***** Exercise data
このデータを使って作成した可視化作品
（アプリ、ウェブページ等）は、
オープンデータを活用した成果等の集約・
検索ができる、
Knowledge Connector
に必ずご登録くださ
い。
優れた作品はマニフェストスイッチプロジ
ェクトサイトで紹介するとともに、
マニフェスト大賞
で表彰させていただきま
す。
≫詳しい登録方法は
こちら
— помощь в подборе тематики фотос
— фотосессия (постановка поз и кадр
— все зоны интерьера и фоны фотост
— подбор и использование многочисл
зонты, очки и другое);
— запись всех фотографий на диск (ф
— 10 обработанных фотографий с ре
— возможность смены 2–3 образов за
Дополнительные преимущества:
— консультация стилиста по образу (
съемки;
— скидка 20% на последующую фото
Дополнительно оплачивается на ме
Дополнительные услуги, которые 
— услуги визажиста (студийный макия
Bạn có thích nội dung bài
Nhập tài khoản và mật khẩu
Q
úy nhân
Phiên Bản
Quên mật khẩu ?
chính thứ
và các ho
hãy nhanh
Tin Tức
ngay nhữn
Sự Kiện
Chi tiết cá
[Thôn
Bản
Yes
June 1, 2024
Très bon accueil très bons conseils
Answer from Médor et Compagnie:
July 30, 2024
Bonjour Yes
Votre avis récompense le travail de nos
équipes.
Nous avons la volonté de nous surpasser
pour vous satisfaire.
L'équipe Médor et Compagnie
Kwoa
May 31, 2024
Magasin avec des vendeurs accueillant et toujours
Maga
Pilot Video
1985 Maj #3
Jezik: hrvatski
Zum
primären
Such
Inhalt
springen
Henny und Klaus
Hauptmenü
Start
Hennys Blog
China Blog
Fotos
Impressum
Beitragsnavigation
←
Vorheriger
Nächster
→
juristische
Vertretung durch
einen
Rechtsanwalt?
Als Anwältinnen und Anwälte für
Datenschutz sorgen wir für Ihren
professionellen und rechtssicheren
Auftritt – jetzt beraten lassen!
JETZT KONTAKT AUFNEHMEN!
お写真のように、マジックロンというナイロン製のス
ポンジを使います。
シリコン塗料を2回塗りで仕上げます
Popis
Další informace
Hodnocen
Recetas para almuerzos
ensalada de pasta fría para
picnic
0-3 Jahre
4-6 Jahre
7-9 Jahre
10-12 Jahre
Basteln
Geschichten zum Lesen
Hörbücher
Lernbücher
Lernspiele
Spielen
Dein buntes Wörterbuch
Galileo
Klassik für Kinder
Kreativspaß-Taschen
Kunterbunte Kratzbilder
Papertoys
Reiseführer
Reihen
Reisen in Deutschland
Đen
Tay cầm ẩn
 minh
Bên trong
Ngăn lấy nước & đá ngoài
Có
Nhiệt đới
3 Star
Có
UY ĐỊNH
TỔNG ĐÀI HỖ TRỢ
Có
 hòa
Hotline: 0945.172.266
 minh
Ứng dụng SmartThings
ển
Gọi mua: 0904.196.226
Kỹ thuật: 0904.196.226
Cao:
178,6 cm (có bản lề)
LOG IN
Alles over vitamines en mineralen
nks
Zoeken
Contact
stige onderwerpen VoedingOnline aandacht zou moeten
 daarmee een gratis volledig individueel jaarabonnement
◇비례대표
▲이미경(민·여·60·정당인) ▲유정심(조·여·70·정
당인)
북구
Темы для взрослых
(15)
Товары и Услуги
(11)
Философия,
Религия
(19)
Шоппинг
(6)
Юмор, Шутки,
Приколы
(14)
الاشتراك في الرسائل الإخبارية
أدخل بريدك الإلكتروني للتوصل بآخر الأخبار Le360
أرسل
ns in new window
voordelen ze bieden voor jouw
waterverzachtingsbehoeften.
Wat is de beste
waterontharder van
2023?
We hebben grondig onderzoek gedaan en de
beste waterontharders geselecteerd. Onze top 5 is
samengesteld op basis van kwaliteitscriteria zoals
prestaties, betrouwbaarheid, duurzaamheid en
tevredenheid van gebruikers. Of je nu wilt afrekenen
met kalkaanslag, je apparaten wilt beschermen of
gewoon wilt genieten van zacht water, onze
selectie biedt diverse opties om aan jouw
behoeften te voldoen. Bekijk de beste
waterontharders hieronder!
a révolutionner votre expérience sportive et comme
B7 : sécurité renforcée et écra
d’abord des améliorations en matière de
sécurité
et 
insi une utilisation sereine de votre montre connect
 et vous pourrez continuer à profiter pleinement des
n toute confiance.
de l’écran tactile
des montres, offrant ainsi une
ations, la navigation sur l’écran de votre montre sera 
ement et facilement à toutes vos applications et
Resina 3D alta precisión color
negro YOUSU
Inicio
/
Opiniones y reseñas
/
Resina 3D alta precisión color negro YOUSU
**********
▶ Description of the task: Rewrite all the text read from the items above, replacing "Médor et Compagnie" with "Médor &amp; Compagnie" everywhere it occurs and leaving every other word unchanged.

▶ Reply to the task:
このデータを使って作成した可視化作品
（アプリ、ウェブページ等）は、
オープンデータを活用した成果等の集約・
検索ができる、
Knowledge Connector
に必ずご登録くださ
い。
優れた作品はマニフェストスイッチプロジ
ェクトサイトで紹介するとともに、
マニフェスト大賞
で表彰させていただきま
す。
≫詳しい登録方法は
こちら
— помощь в подборе тематики фотос
— фотосессия (постановка поз и кадр
— все зоны интерьера и фоны фотост
— подбор и использование многочисл
зонты, очки и другое);
— запись всех фотографий на диск (ф
— 10 обработанных фотографий с ре
— возможность смены 2–3 образов за
Дополнительные преимущества:
— консультация стилиста по образу (
съемки;
— скидка 20% на последующую фото
Дополнительно оплачивается на ме
Дополнительные услуги, которые 
— услуги визажиста (студийный макия
Bạn có thích nội dung bài
Nhập tài khoản và mật khẩu
Q
úy nhân
Phiên Bản
Quên mật khẩu ?
chính thứ
và các ho
hãy nhanh
Tin Tức
ngay nhữn
Sự Kiện
Chi tiết cá
[Thôn
Bản
Yes
June 1, 2024
Très bon accueil très bons conseils
Answer from Médor &amp; Compagnie:
July 30, 2024
Bonjour Yes
Votre avis récompense le travail de nos
équipes.
Nous avons la volonté de nous surpasser
pour vous satisfaire.
L'équipe Médor &amp; Compagnie
Kwoa
May 31, 2024
Magasin avec des vendeurs accueillant et toujours
Maga
Pilot Video
1985 Maj #3
Jezik: hrvatski
Zum
primären
Such
Inhalt
springen
Henny und Klaus
Hauptmenü
Start
Hennys Blog
China Blog
Fotos
Impressum
Beitragsnavigation
←
Vorheriger
Nächster
→
juristische
Vertretung durch
einen
Rechtsanwalt?
Als Anwältinnen und Anwälte für
Datenschutz sorgen wir für Ihren
professionellen und rechtssicheren
Auftritt – jetzt beraten lassen!
JETZT KONTAKT AUFNEHMEN!
お写真のように、マジックロンというナイロン製のス
ポンジを使います。
シリコン塗料を2回塗りで仕上げます
Popis
Další informace
Hodnocen
Recetas para almuerzos
ensalada de pasta fría para
picnic
0-3 Jahre
4-6 Jahre
7-9 Jahre
10-12 Jahre
Basteln
Geschichten zum Lesen
Hörbücher
Lernbücher
Lernspiele
Spielen
Dein buntes Wörterbuch
Galileo
Klassik für Kinder
Kreativspaß-Taschen
Kunterbunte Kratzbilder
Papertoys
Reiseführer
Reihen
Reisen in Deutschland
Đen
Tay cầm ẩn
 minh
Bên trong
Ngăn lấy nước & đá ngoài
Có
Nhiệt đới
3 Star
Có
UY ĐỊNH
TỔNG ĐÀI HỖ TRỢ
Có
 hòa
Hotline: 0945.172.266
 minh
Ứng dụng SmartThings
ển
Gọi mua: 0904.196.226
Kỹ thuật: 0904.196.226
Cao:
178,6 cm (có bản lề)
LOG IN
Alles over vitamines en mineralen
nks
Zoeken
Contact
stige onderwerpen VoedingOnline aandacht zou moeten
 daarmee een gratis volledig individueel jaarabonnement
◇비례대표
▲이미경(민·여·60·정당인) ▲유정심(조·여·70·정
당인)
북구
Темы для взрослых
(15)
Товары и Услуги
(11)
Философия,
Религия
(19)
Шоппинг
(6)
Юмор, Шутки,
Приколы
(14)
الاشتراك في الرسائل الإخبارية
أدخل بريدك الإلكتروني للتوصل بآخر الأخبار Le360
أرسل
ns in new window
voordelen ze bieden voor jouw
waterverzachtingsbehoeften.
Wat is de beste
waterontharder van
2023?
We hebben grondig onderzoek gedaan en de
beste waterontharders geselecteerd. Onze top 5 is
samengesteld op basis van kwaliteitscriteria zoals
prestaties, betrouwbaarheid, duurzaamheid en
tevredenheid van gebruikers. Of je nu wilt afrekenen
met kalkaanslag, je apparaten wilt beschermen of
gewoon wilt genieten van zacht water, onze
selectie biedt diverse opties om aan jouw
behoeften te voldoen. Bekijk de beste
waterontharders hieronder!
a révolutionner votre expérience sportive et comme
B7 : sécurité renforcée et écra
d’abord des améliorations en matière de
sécurité
et 
insi une utilisation sereine de votre montre connect
 et vous pourrez continuer à profiter pleinement des
n toute confiance.
de l’écran tactile
des montres, offrant ainsi une
ations, la navigation sur l’écran de votre montre sera 
ement et facilement à toutes vos applications et
Resina 3D alta precisión color
negro YOUSU
Inicio
/
Opiniones y reseñas
/
Resina 3D alta precisión color negro YOUSU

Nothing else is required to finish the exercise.